Há muita incerteza sobre como uma população tão dependente do turismo irá avançar. Mas fora da área mais conhecida pelos visitantes, existem milhares de acapulcanos que perderam praticamente tudo e aguardam ansiosamente qualquer tipo de ajuda.
Localizado no topo de uma colina, o bairro Cumbres de Llano Largo foi um dos mais afetados por Otis. Caminhar por suas ruas é ver um cemitério de casas agora protegidas por lençóis, depois que seus telhados de zinco voaram pelos ares.
Para Evangelina Rodríguez, uma mulher de 69 anos, o vento e a água lhe tiraram tudo. Eletrodomésticos, roupas, colchões... nada se salvou do que ela construiu com as próprias mãos em sua casa há 30 anos.

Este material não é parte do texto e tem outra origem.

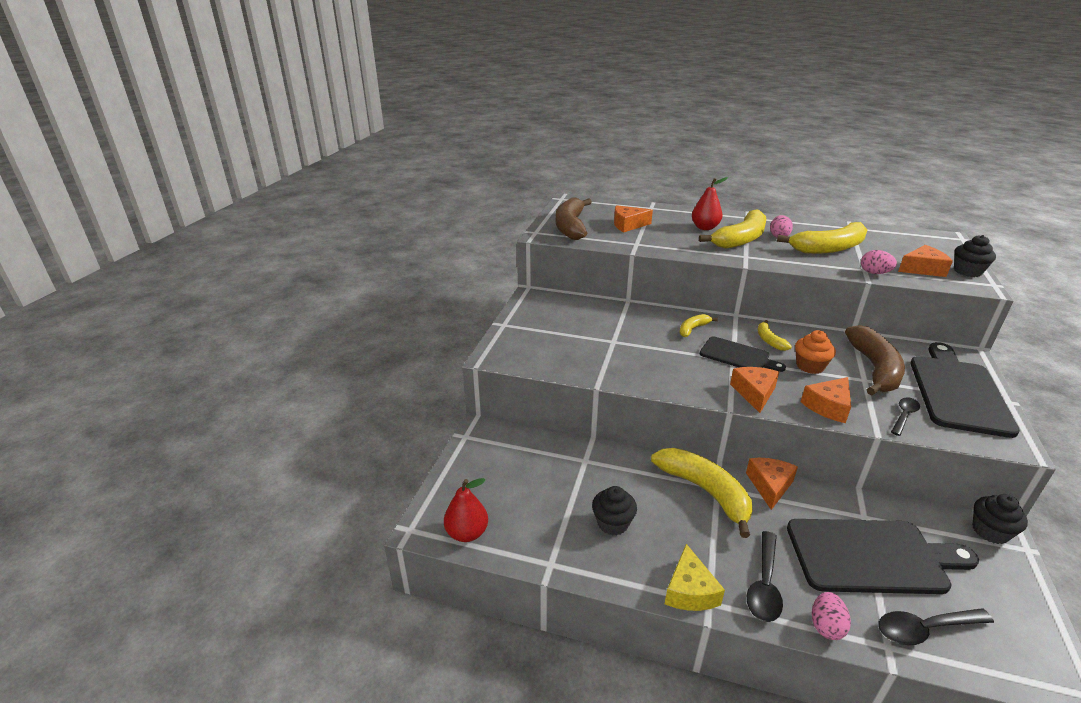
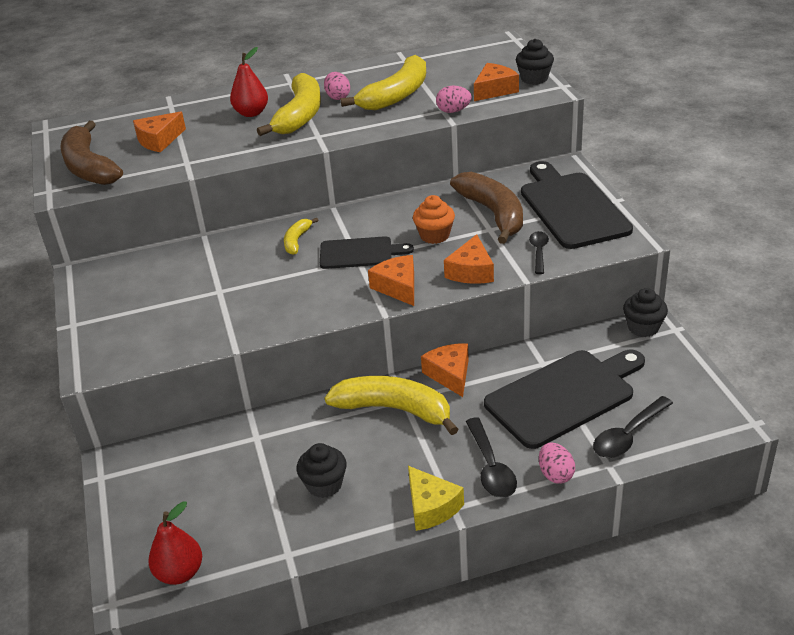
camera: 30 degrees left, 5 degrees up
yellow banana [758,320,792,351] -> none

“Tudo caiu, ficamos no zero. Trabalhar a vida inteira para ter isso, e em duas horas ficar sem nada... isso é horrível. Quando vi minha casa, perdi a vontade de viver ao vê-la daquele jeito”, diz ela, sem conseguir parar de chorar enquanto mostra o que restou da casa.
Os familiares dos marinheiros desaparecidos também sofreram perdas materiais, mas não tiveram tempo para pensar no assunto. “Perdi tudo, perdi minha casa. Mas o resto vai e vem, a única coisa que quero recuperar é meu filho. “Ele é nosso único filho”, diz a mãe de Brian Jiménez entre lágrimas.
O grupo de familiares continuará aguardando no calçadão de frente para o mar notícias que dava trabalho aos seus entes queridos e lhes permitiam viver – mas agora não sabem se isso lhes tirou a vida e pedem que sejam devolvidos.
"Ele vai voltar. Ele tem que voltar porque nos deu esperança ao aparecer depois do furacão no hospital e dar o seu nome. Ele vai voltar, não pode me decepcionar”, diz a mulher, chorando.